I very often hear the "estimations" conversation. People are so
infatuated with the estimations that they forget to look at the actual data. By data I mean what they have been able to accomplish in the past.
When we were lost in the dark ages of
Waterfall and it's Linear Pseudo-iterative friends (like
RUP) we did not really have much data to rely on. Sure, there was the universal lines of code (which is anything but universal) or the complex but supposedly reliable function points (which were everything but reliable) or other metrics.
In those days you were supposed to define the size of a feature or non-functional requirement by making complex calculations that would ultimately deliver the universal size for the work at hand.
Later on, when people, finally figured out that lines of code or function points did not work, they turned to man-hours. Or as Fred Brooks put it "The Mythical Man-month". It took a while but by the turn of the Century there
were many voices also saying that this was really not the "silver bullet" that people expected (those that did not read the book obviously expected the silver bullet, the others did not).
Today we no longer are in the realm of illusion and thanks to a very simple construct we have a very simple metric to measure our past performance and to project our future progress. That unit is called the "Product Backlog Item".
Cockburn in his "Agile Software Development" book already talked about "burn-down" charts, so did Ken
Schwaber and Mike
Beedle in their "black book". The
Burndown chart together with the Product Backlog from Scrum are an optimal tool to measure past performance and future progress.
It is really very simple, but let me establish the basis for the argument first. Product Backlog Items (aka Items) are just requirements, mostly features but also non-functional requirements (such as usability or performance or security). These items are roughly estimated by the development team (only the top items, say 2-3 iterations worth of them are estimated). For this task of estimation you may choose hours, story points (à
lá Mike
Cohn) or some other metric that works. My metric is: if you think it will take more than 2 weeks to complete (half of our iterations which last 4 weeks), then break it down into smaller units. The rationale is simple, if you think it takes more than 2 weeks you probably have not thought enough about it and it may have some nasty surprises inside, so think about it and while you are at it break it into smaller units.
That's how much we estimate. The simple and beautiful part comes next.
In the Sprint Planning meeting we do the estimation described above and then tell the Product Manager (Product Owner in Scrum-parlance, Customer in
XP-dialect) how many items we intend to complete (meaning "ready to release") in the iteration. This number is, in the first 2-3 sprints, completely based on the understanding and rough estimation of the features/requirements at hand.
After 3 iterations the Product Manager has enough information to
assess how many
PBL items we will be able to complete in the next sprints. Now, why we do this is simple: it is our experience that the number of
PBL items we can complete in a 4 week iteration is roughly the same from iteration to iteration.
Let me state this in a more clear way: The number of items a stable team is able to complete does not vary very much from the average number of items they were able to complete in the previous iterations.

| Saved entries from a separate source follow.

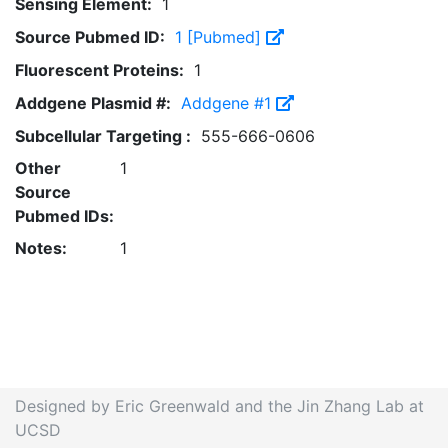
Sensing Element:
1
Source Pubmed ID:
1 [Pubmed]
Fluorescent Proteins:
1
Addgene Plasmid #:
Addgene #1
Subcellular Targeting :
555-666-0606
Other
1
Source
Pubmed IDs:
Notes:
1
Designed by Eric Greenwald and the Jin Zhang Lab at
UCSD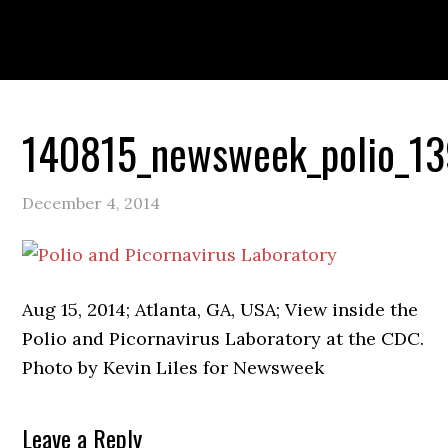
Skip
Skip
Skip
to
to
to
primary
main
primary
navigation
content
sidebar
PORTFOLIO
ABOUT
140815_newsweek_polio_1
December 4, 2014
Aug 15, 2014; Atlanta, GA, USA; View inside the
Polio and Picornavirus Laboratory at the CDC.
Photo by Kevin Liles for Newsweek
Reader
Leave a Reply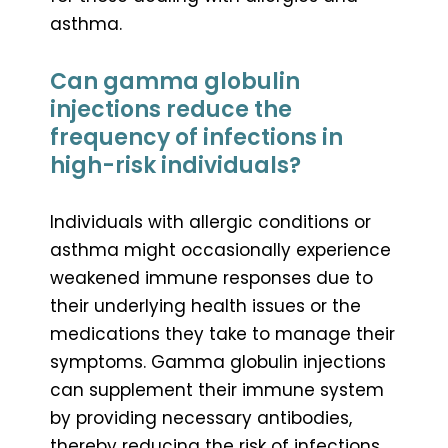
asthma.
Can gamma globulin
injections reduce the
frequency of infections in
high-risk individuals?
Individuals with allergic conditions or
asthma might occasionally experience
weakened immune responses due to
their underlying health issues or the
medications they take to manage their
symptoms. Gamma globulin injections
can supplement their immune system
by providing necessary antibodies,
thereby reducing the risk of infections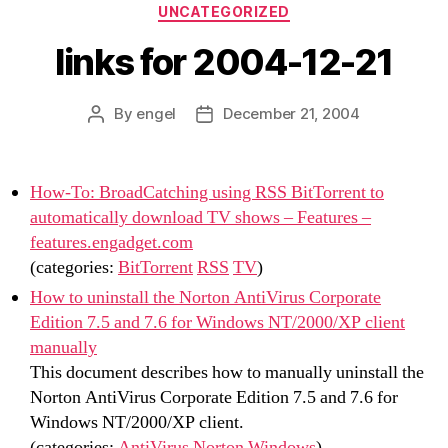
Categories
UNCATEGORIZED
links for 2004-12-21
By
engel
December 21, 2004
Post
Post
author
date
How-To: BroadCatching using RSS BitTorrent to
automatically download TV shows – Features –
features.engadget.com
(categories:
BitTorrent
RSS
TV
)
How to uninstall the Norton AntiVirus Corporate
Edition 7.5 and 7.6 for Windows NT/2000/XP client
manually
This document describes how to manually uninstall the
Norton AntiVirus Corporate Edition 7.5 and 7.6 for
Windows NT/2000/XP client.
(categories:
AntiVirus
Norton
Windows
)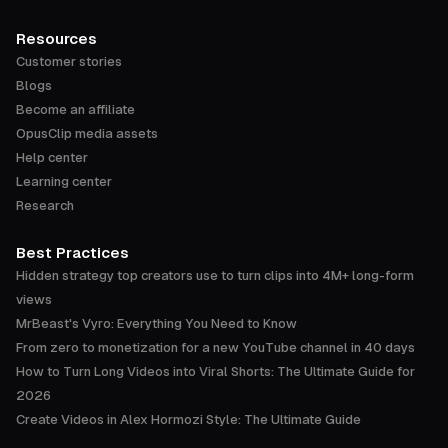
Resources
Customer stories
Blogs
Become an affiliate
OpusClip media assets
Help center
Learning center
Research
Best Practices
Hidden strategy top creators use to turn clips into 4M+ long-form
views
MrBeast's Vyro: Everything You Need to Know
From zero to monetization for a new YouTube channel in 40 days
How to Turn Long Videos into Viral Shorts: The Ultimate Guide for
2026
Create Videos in Alex Hormozi Style: The Ultimate Guide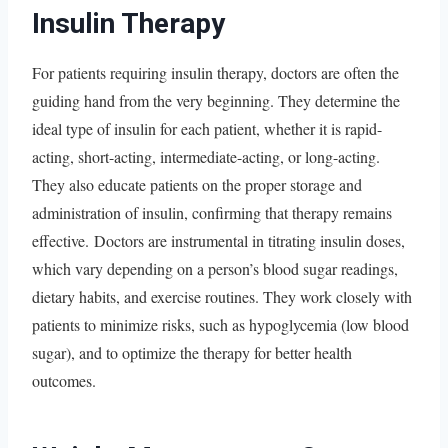
Insulin Therapy
For patients requiring insulin therapy, doctors are often the
guiding hand from the very beginning. They determine the
ideal type of insulin for each patient, whether it is rapid-
acting, short-acting, intermediate-acting, or long-acting.
They also educate patients on the proper storage and
administration of insulin, confirming that therapy remains
effective. Doctors are instrumental in titrating insulin doses,
which vary depending on a person’s blood sugar readings,
dietary habits, and exercise routines. They work closely with
patients to minimize risks, such as hypoglycemia (low blood
sugar), and to optimize the therapy for better health
outcomes.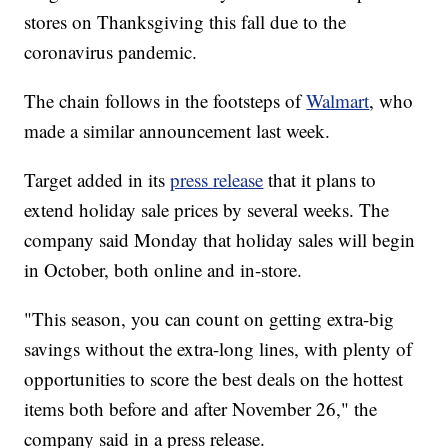
stores on Thanksgiving this fall due to the
coronavirus pandemic.
The chain follows in the footsteps of
Walmart
, who
made a similar announcement last week.
Target added in its
press release
that it plans to
extend holiday sale prices by several weeks. The
company said Monday that holiday sales will begin
in October, both online and in-store.
"This season, you can count on getting extra-big
savings without the extra-long lines, with plenty of
opportunities to score the best deals on the hottest
items both before and after November 26," the
company said in a press release.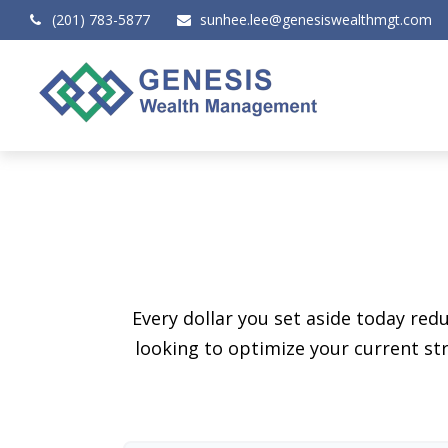
(201) 783-5877
sunhee.lee@genesiswealthmgt.com
Every dollar you set aside today re
looking to optimize your current str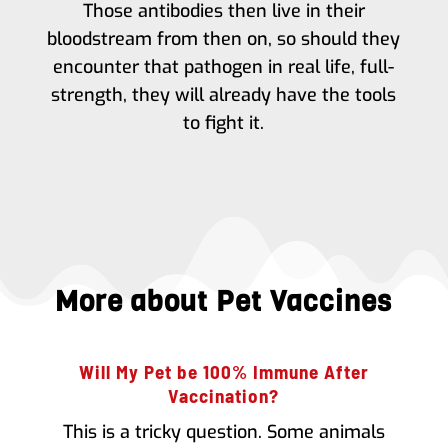
Those antibodies then live in their
bloodstream from then on, so should they
encounter that pathogen in real life, full-
strength, they will already have the tools
to fight it.
More about Pet Vaccines
Will My Pet be 100% Immune After
Vaccination?
This is a tricky question. Some animals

Here's an example: our team had completed in the first four iterations the following number of
PBL items:
- iteration 1: completed 1 item
- iteration 2: completed 8 items
- iteration 3: completed 8 items
How many
PBL items do you think they completed in the 4
th iteration? Exactly, 8 would be my guess to! And it would have been a very good guess. They were in fact able to complete 10, but in future iterations they were again back to 8.
When looking at several projects (small and big) we have noticed the same stable output from the teams as long as they are stable (i.e. not much changes in people during the sprint).
The theory behindNow, there is a very good reason for this to happen. Over a sufficiently long period of time (3 or more iterations) the size of the PBL items will be equally distributed and therefore the big items will be balanced by small items.The result is that over a sufficiently long period of time the Product Backlog items' size is not relevant, their number becomes enough to be able to measure future progress.
In the previous example you could have planned the whole project based on the fact that the team would do around 8 (+- some) items per iteration.
Secondly if you consider that the team does not change its composition drastically (like more than half at one point) you can trust that it's output will be stable. Unlike some managers I've met in my life that seem to have this unwavering conviction that they can magically (and without a long term improvement process) improve their team's output, I believe teams are pretty stable in output. In other words you cannot easily change the upper limit of productivity of a team, a team is a system, and to improve their output you, the manager, have to do proper improvement work (look at root causes for bottlenecks, change processes, tools etc.). It is both unwise and unrealistic to think that you can change the teams output in the long run by using over-time or psychological pressure (like performance assessments).
Since you can trust that the team's output is stable (with small variations), you can keep the team going at a regular/sustained pace and know pretty much what they will accomplish during the project. Therefore have an accurate estimate of what their output will be for the duration of the project.
So, here it is, the number of PBL items that a stable team completes in one iteration is really the best estimation you can have to assess their output during one project of 3 or more iterations.